Theatrics or threat: How to handle China's Communist party at 100
2021-07-01 11:51:08
As China's ruling Communist Party celebrates its auspicious anniversary, the debate is intensifying over how to deal with the renewed prominence of authoritarian values at the heart of the world's second largest economy.
For the Communist Party, this is meant to be a moment for basking in the warm adulation of the masses, not for talk of a new Cold War.
And Max Baucus, the former US Democratic Party Senator who served as US ambassador to China from 2014 to 2017, finds himself in agreement.
"The vast bulk of people in China… care very little about a change in the party because they're more concerned about their own lives," he says.
"Living standards in China have risen dramatically in the last 20 years and they're very happy about that."
What to do, if anything, about the Communist Party's tightening grip on power, the growing personality cult of its leader Xi Jinping, and the draconian direction of its domestic policies is one of the defining international policy debates of our time.

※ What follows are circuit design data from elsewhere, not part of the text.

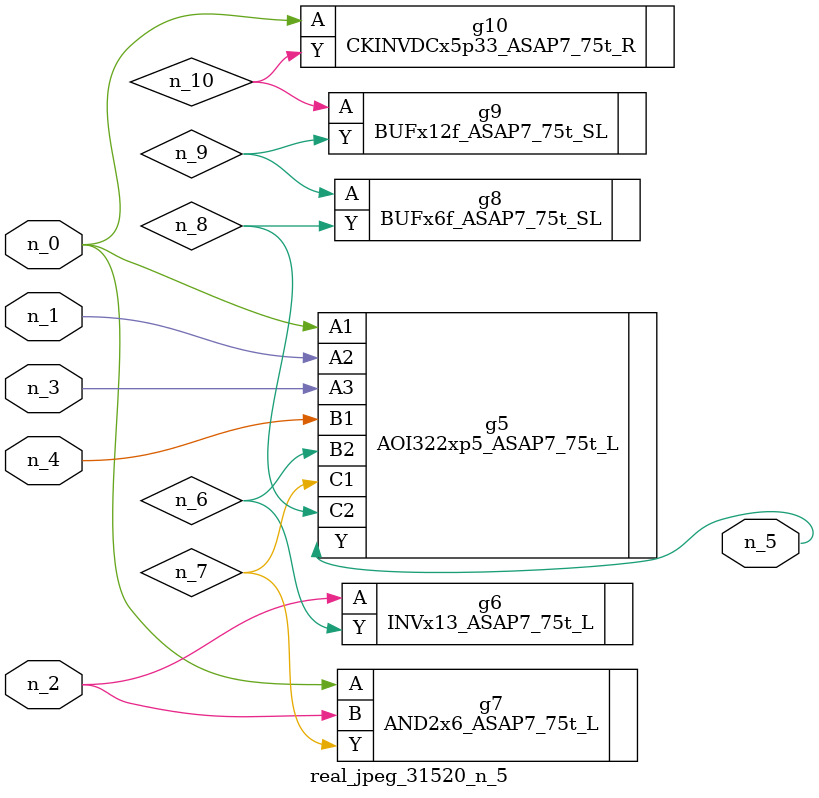
<source format=v>
module real_jpeg_31520_n_5 (n_4, n_0, n_1, n_2, n_3, n_5);

input n_4;
input n_0;
input n_1;
input n_2;
input n_3;

output n_5;

wire n_8;
wire n_6;
wire n_7;
wire n_10;
wire n_9;

AOI322xp5_ASAP7_75t_L g5 ( 
.A1(n_0),
.A2(n_1),
.A3(n_3),
.B1(n_4),
.B2(n_6),
.C1(n_7),
.C2(n_8),
.Y(n_5)
);

AND2x6_ASAP7_75t_L g7 ( 
.A(n_0),
.B(n_2),
.Y(n_7)
);

CKINVDCx5p33_ASAP7_75t_R g10 ( 
.A(n_0),
.Y(n_10)
);

INVx13_ASAP7_75t_L g6 ( 
.A(n_2),
.Y(n_6)
);

BUFx6f_ASAP7_75t_SL g8 ( 
.A(n_9),
.Y(n_8)
);

BUFx12f_ASAP7_75t_SL g9 ( 
.A(n_10),
.Y(n_9)
);


endmodule
</source>
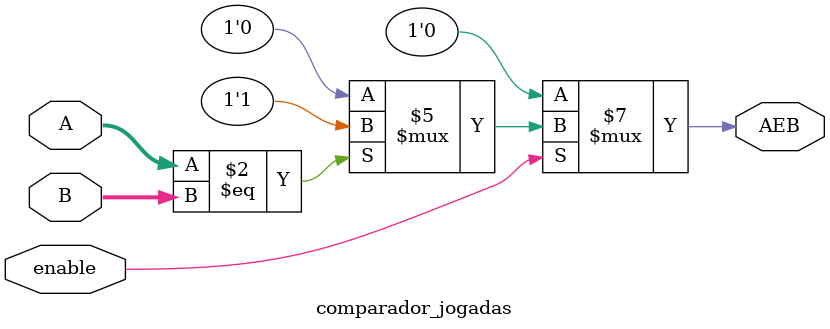
<source format=v>
`timescale 1ns/1ns

module comparador_jogadastb;

    reg [3:0] A, B;
    reg enable;
    wire AEB;

    comparador_jogadas dut (
        .A(A),
        .B(B),
        .enable(enable),
        .AEB(AEB)
    );

    initial begin
        $monitor("Time: %0t | A: %b | B: %b | enable: %b | AEB: %b", 
                 $time, A, B, enable, AEB);

        A = 4'b0000;
        B = 4'b0000;
        enable = 0;

        #1 enable = 1; A = 4'b0001; B = 4'b0001;
        #1 enable = 1; A = 4'b0010; B = 4'b0011;
        #1 enable = 0; A = 4'b0100; B = 4'b0100;
        #1 enable = 1; A = 4'b0110; B = 4'b0111;
        #1 enable = 1; A = 4'b1000; B = 4'b1000;
        #1 enable = 0; A = 4'b1010; B = 4'b1011;
        #5 $finish;
    end

endmodule

module comparador_jogadas(
input [3:0] A, B,
input enable,
output reg AEB
);

always @(A) begin
    if (enable) begin
        if (A == B) begin
            AEB <= 1;
        end
        else begin
            AEB <= 0;
        end
    end
    else begin
        AEB <= 0;
    end
end

endmodule
</source>
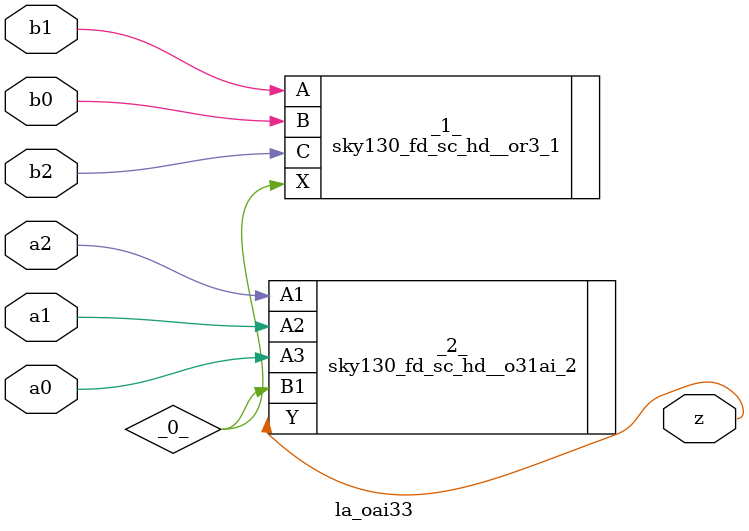
<source format=v>

/* Generated by Yosys 0.44 (git sha1 80ba43d26, g++ 11.4.0-1ubuntu1~22.04 -fPIC -O3) */

(* top =  1  *)
(* src = "generated" *)
module la_oai33 (
    a0,
    a1,
    a2,
    b0,
    b1,
    b2,
    z
);
  wire _0_;
  (* src = "generated" *)
  input a0;
  wire a0;
  (* src = "generated" *)
  input a1;
  wire a1;
  (* src = "generated" *)
  input a2;
  wire a2;
  (* src = "generated" *)
  input b0;
  wire b0;
  (* src = "generated" *)
  input b1;
  wire b1;
  (* src = "generated" *)
  input b2;
  wire b2;
  (* src = "generated" *)
  output z;
  wire z;
  sky130_fd_sc_hd__or3_1 _1_ (
      .A(b1),
      .B(b0),
      .C(b2),
      .X(_0_)
  );
  sky130_fd_sc_hd__o31ai_2 _2_ (
      .A1(a2),
      .A2(a1),
      .A3(a0),
      .B1(_0_),
      .Y (z)
  );
endmodule

</source>
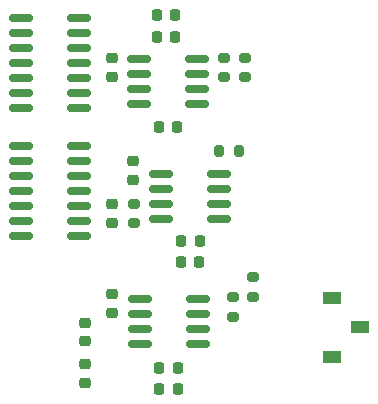
<source format=gtp>
%TF.GenerationSoftware,KiCad,Pcbnew,8.0.7*%
%TF.CreationDate,2025-01-18T18:37:27+05:30*%
%TF.ProjectId,AOS16 Timer,414f5331-3620-4546-996d-65722e6b6963,rev?*%
%TF.SameCoordinates,Original*%
%TF.FileFunction,Paste,Top*%
%TF.FilePolarity,Positive*%
%FSLAX46Y46*%
G04 Gerber Fmt 4.6, Leading zero omitted, Abs format (unit mm)*
G04 Created by KiCad (PCBNEW 8.0.7) date 2025-01-18 18:37:27*
%MOMM*%
%LPD*%
G01*
G04 APERTURE LIST*
G04 Aperture macros list*
%AMRoundRect*
0 Rectangle with rounded corners*
0 $1 Rounding radius*
0 $2 $3 $4 $5 $6 $7 $8 $9 X,Y pos of 4 corners*
0 Add a 4 corners polygon primitive as box body*
4,1,4,$2,$3,$4,$5,$6,$7,$8,$9,$2,$3,0*
0 Add four circle primitives for the rounded corners*
1,1,$1+$1,$2,$3*
1,1,$1+$1,$4,$5*
1,1,$1+$1,$6,$7*
1,1,$1+$1,$8,$9*
0 Add four rect primitives between the rounded corners*
20,1,$1+$1,$2,$3,$4,$5,0*
20,1,$1+$1,$4,$5,$6,$7,0*
20,1,$1+$1,$6,$7,$8,$9,0*
20,1,$1+$1,$8,$9,$2,$3,0*%
G04 Aperture macros list end*
%ADD10RoundRect,0.218750X0.256250X-0.218750X0.256250X0.218750X-0.256250X0.218750X-0.256250X-0.218750X0*%
%ADD11RoundRect,0.150000X-0.825000X-0.150000X0.825000X-0.150000X0.825000X0.150000X-0.825000X0.150000X0*%
%ADD12RoundRect,0.225000X0.250000X-0.225000X0.250000X0.225000X-0.250000X0.225000X-0.250000X-0.225000X0*%
%ADD13RoundRect,0.225000X0.225000X0.250000X-0.225000X0.250000X-0.225000X-0.250000X0.225000X-0.250000X0*%
%ADD14RoundRect,0.200000X0.200000X0.275000X-0.200000X0.275000X-0.200000X-0.275000X0.200000X-0.275000X0*%
%ADD15RoundRect,0.225000X-0.250000X0.225000X-0.250000X-0.225000X0.250000X-0.225000X0.250000X0.225000X0*%
%ADD16RoundRect,0.150000X0.825000X0.150000X-0.825000X0.150000X-0.825000X-0.150000X0.825000X-0.150000X0*%
%ADD17R,1.600000X1.000000*%
%ADD18RoundRect,0.200000X-0.275000X0.200000X-0.275000X-0.200000X0.275000X-0.200000X0.275000X0.200000X0*%
%ADD19RoundRect,0.200000X0.275000X-0.200000X0.275000X0.200000X-0.275000X0.200000X-0.275000X-0.200000X0*%
%ADD20RoundRect,0.225000X-0.225000X-0.250000X0.225000X-0.250000X0.225000X0.250000X-0.225000X0.250000X0*%
G04 APERTURE END LIST*
D10*
%TO.C,D2*%
X78000000Y-87487500D03*
X78000000Y-85912500D03*
%TD*%
D11*
%TO.C,U1*%
X82525000Y-63595000D03*
X82525000Y-64865000D03*
X82525000Y-66135000D03*
X82525000Y-67405000D03*
X87475000Y-67405000D03*
X87475000Y-66135000D03*
X87475000Y-64865000D03*
X87475000Y-63595000D03*
%TD*%
D12*
%TO.C,C5*%
X82088300Y-73800000D03*
X82088300Y-72250000D03*
%TD*%
D13*
%TO.C,C3*%
X85600000Y-61700000D03*
X84050000Y-61700000D03*
%TD*%
D14*
%TO.C,R3*%
X91000000Y-71350000D03*
X89350000Y-71350000D03*
%TD*%
D12*
%TO.C,C1*%
X80285000Y-65075000D03*
X80285000Y-63525000D03*
%TD*%
D15*
%TO.C,C6*%
X80250000Y-75900000D03*
X80250000Y-77450000D03*
%TD*%
D16*
%TO.C,U3*%
X87563300Y-87705000D03*
X87563300Y-86435000D03*
X87563300Y-85165000D03*
X87563300Y-83895000D03*
X82613300Y-83895000D03*
X82613300Y-85165000D03*
X82613300Y-86435000D03*
X82613300Y-87705000D03*
%TD*%
D17*
%TO.C,S1*%
X98875000Y-83800000D03*
X101275000Y-86300000D03*
X98875000Y-88800000D03*
%TD*%
D13*
%TO.C,C2*%
X85800000Y-69300000D03*
X84250000Y-69300000D03*
%TD*%
D18*
%TO.C,R1*%
X89750000Y-63475000D03*
X89750000Y-65125000D03*
%TD*%
D10*
%TO.C,D1*%
X78000000Y-91000000D03*
X78000000Y-89425000D03*
%TD*%
D19*
%TO.C,R4*%
X82150000Y-77500000D03*
X82150000Y-75850000D03*
%TD*%
D20*
%TO.C,C8*%
X86138300Y-79000000D03*
X87688300Y-79000000D03*
%TD*%
D18*
%TO.C,R6*%
X90500000Y-83750000D03*
X90500000Y-85400000D03*
%TD*%
D16*
%TO.C,U5*%
X77475000Y-78560000D03*
X77475000Y-77290000D03*
X77475000Y-76020000D03*
X77475000Y-74750000D03*
X77475000Y-73480000D03*
X77475000Y-72210000D03*
X77475000Y-70940000D03*
X72525000Y-70940000D03*
X72525000Y-72210000D03*
X72525000Y-73480000D03*
X72525000Y-74750000D03*
X72525000Y-76020000D03*
X72525000Y-77290000D03*
X72525000Y-78560000D03*
%TD*%
D19*
%TO.C,R2*%
X91500000Y-65150000D03*
X91500000Y-63500000D03*
%TD*%
%TO.C,R5*%
X92225000Y-83725000D03*
X92225000Y-82075000D03*
%TD*%
D13*
%TO.C,C4*%
X85600000Y-59900000D03*
X84050000Y-59900000D03*
%TD*%
D15*
%TO.C,C9*%
X80288300Y-83505000D03*
X80288300Y-85055000D03*
%TD*%
D16*
%TO.C,U2*%
X89363300Y-77105000D03*
X89363300Y-75835000D03*
X89363300Y-74565000D03*
X89363300Y-73295000D03*
X84413300Y-73295000D03*
X84413300Y-74565000D03*
X84413300Y-75835000D03*
X84413300Y-77105000D03*
%TD*%
D20*
%TO.C,C10*%
X84288300Y-89705000D03*
X85838300Y-89705000D03*
%TD*%
%TO.C,C7*%
X86113300Y-80800000D03*
X87663300Y-80800000D03*
%TD*%
%TO.C,C11*%
X84288300Y-91505000D03*
X85838300Y-91505000D03*
%TD*%
D16*
%TO.C,U4*%
X77475000Y-67710000D03*
X77475000Y-66440000D03*
X77475000Y-65170000D03*
X77475000Y-63900000D03*
X77475000Y-62630000D03*
X77475000Y-61360000D03*
X77475000Y-60090000D03*
X72525000Y-60090000D03*
X72525000Y-61360000D03*
X72525000Y-62630000D03*
X72525000Y-63900000D03*
X72525000Y-65170000D03*
X72525000Y-66440000D03*
X72525000Y-67710000D03*
%TD*%
M02*

</source>
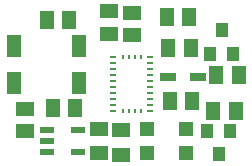
<source format=gbr>
G04 EAGLE Gerber RS-274X export*
G75*
%MOMM*%
%FSLAX34Y34*%
%LPD*%
%INSolderpaste Top*%
%IPPOS*%
%AMOC8*
5,1,8,0,0,1.08239X$1,22.5*%
G01*
%ADD10R,0.475000X0.250000*%
%ADD11R,0.250000X0.375000*%
%ADD12R,1.500000X1.300000*%
%ADD13R,1.300000X1.500000*%
%ADD14R,1.300000X1.900000*%
%ADD15R,1.500000X1.200000*%
%ADD16R,1.000000X1.200000*%
%ADD17R,1.300000X1.200000*%
%ADD18R,1.200000X0.550000*%
%ADD19R,1.350000X0.800000*%


D10*
X117725Y79100D03*
D11*
X125850Y78475D03*
X130850Y78475D03*
X135850Y78475D03*
X140850Y78475D03*
D10*
X148975Y79100D03*
X148975Y84100D03*
X148975Y89100D03*
X148975Y94100D03*
X148975Y99100D03*
X148975Y104100D03*
X148975Y109100D03*
X148975Y114100D03*
X148975Y119100D03*
X148975Y124100D03*
D11*
X140850Y124725D03*
X135850Y124725D03*
X130850Y124725D03*
X125850Y124725D03*
D10*
X117725Y124100D03*
X117725Y119100D03*
X117725Y114100D03*
X117725Y109100D03*
X117725Y104100D03*
X117725Y99100D03*
X117725Y94100D03*
X117725Y89100D03*
X117725Y84100D03*
D12*
X114300Y163170D03*
X114300Y144170D03*
X133350Y161900D03*
X133350Y142900D03*
D13*
X163220Y158750D03*
X182220Y158750D03*
X224130Y109220D03*
X205130Y109220D03*
X202590Y78740D03*
X221590Y78740D03*
D14*
X88460Y134110D03*
X33460Y134110D03*
X33460Y102110D03*
X88460Y102110D03*
D13*
X66700Y81280D03*
X85700Y81280D03*
X61620Y156210D03*
X80620Y156210D03*
X184760Y87630D03*
X165760Y87630D03*
D15*
X124460Y41570D03*
X124460Y62570D03*
D16*
X209550Y147160D03*
X219050Y127160D03*
X200050Y127160D03*
X207010Y42070D03*
X197510Y62070D03*
X216510Y62070D03*
D17*
X146050Y43180D03*
X146050Y63500D03*
X179070Y43180D03*
X179070Y63500D03*
D18*
X61929Y62840D03*
X61929Y53340D03*
X61929Y43840D03*
X87931Y43840D03*
X87931Y62840D03*
D12*
X43180Y61620D03*
X43180Y80620D03*
D15*
X105410Y63840D03*
X105410Y42840D03*
D13*
X164490Y132080D03*
X183490Y132080D03*
D19*
X189230Y107950D03*
X163830Y107950D03*
M02*

</source>
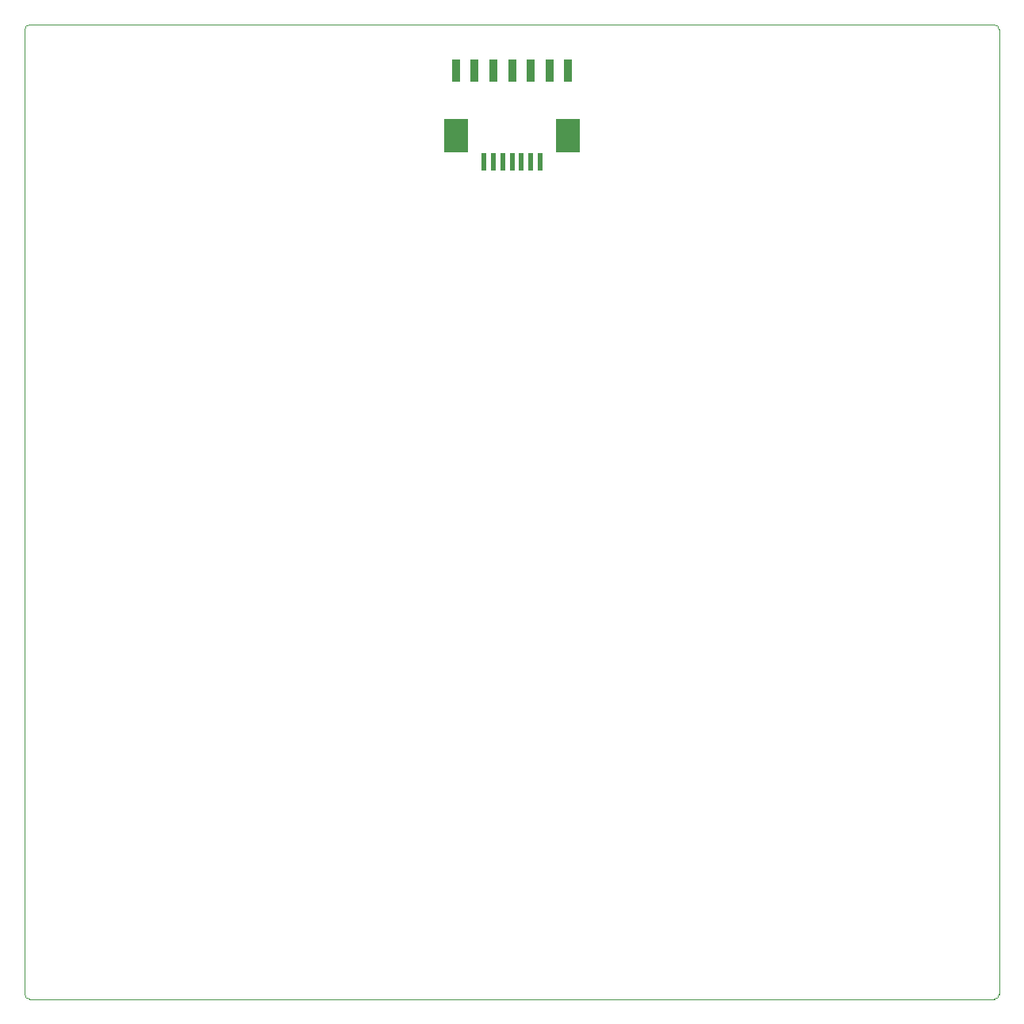
<source format=gbr>
G04 GENERATED BY PULSONIX 7.0 GERBER.DLL 4573*
%INHILLSTAR_80X80_EL_V1_0*%
%LNGERBER_PASTE_BOTTOM*%
%FSLAX33Y33*%
%IPPOS*%
%LPD*%
%OFA0B0*%
%MOMM*%
%ADD346C,0.100*%
%ADD452R,0.549X1.849*%
%ADD456R,2.649X3.549*%
%ADD5690R,0.849X2.449*%
X0Y0D02*
D02*
D346*
X79378Y179862D02*
X182378D01*
G75*
G02X182878Y179362J-500*
G01*
Y76362*
G75*
G02X182378Y75862I-500*
G01*
X79378*
G75*
G02X78878Y76362J500*
G01*
Y179362*
G75*
G02X79378Y179862I500*
G01*
D02*
D452*
X127878Y165277D03*
X128878D03*
X129878D03*
X130878D03*
X131878D03*
X132878D03*
X133878D03*
D02*
D456*
X124878Y168077D03*
X136878D03*
D02*
D5690*
X124878Y174962D03*
X126878D03*
X128878D03*
X130878D03*
X132878D03*
X134878D03*
X136878D03*
X0Y0D02*
M02*

</source>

And while it divides opinion in Washington and Europe - between those arguing for ideological confrontation and those, like Mr Baucus, for continued strategic engagement - such differences may well be much harder to glean inside China.
Cai Xia is a retired professor from Beijing's elite Central Party School, who spent her life working with and training senior officials until her growing doubts and criticisms forced her into effective exile last year.
She doesn't buy the idea that the Chinese people don't want political change, nor the notion that engagement with the Communist Party is better than the alternative.
"It's not too late to change China from an autocratic system to a democratic system," she says.
"The earlier the better, for China and the whole world. Even though Xi Jinping calls for a 'shared future for all mankind', he has already launched the Cold War and it never stops."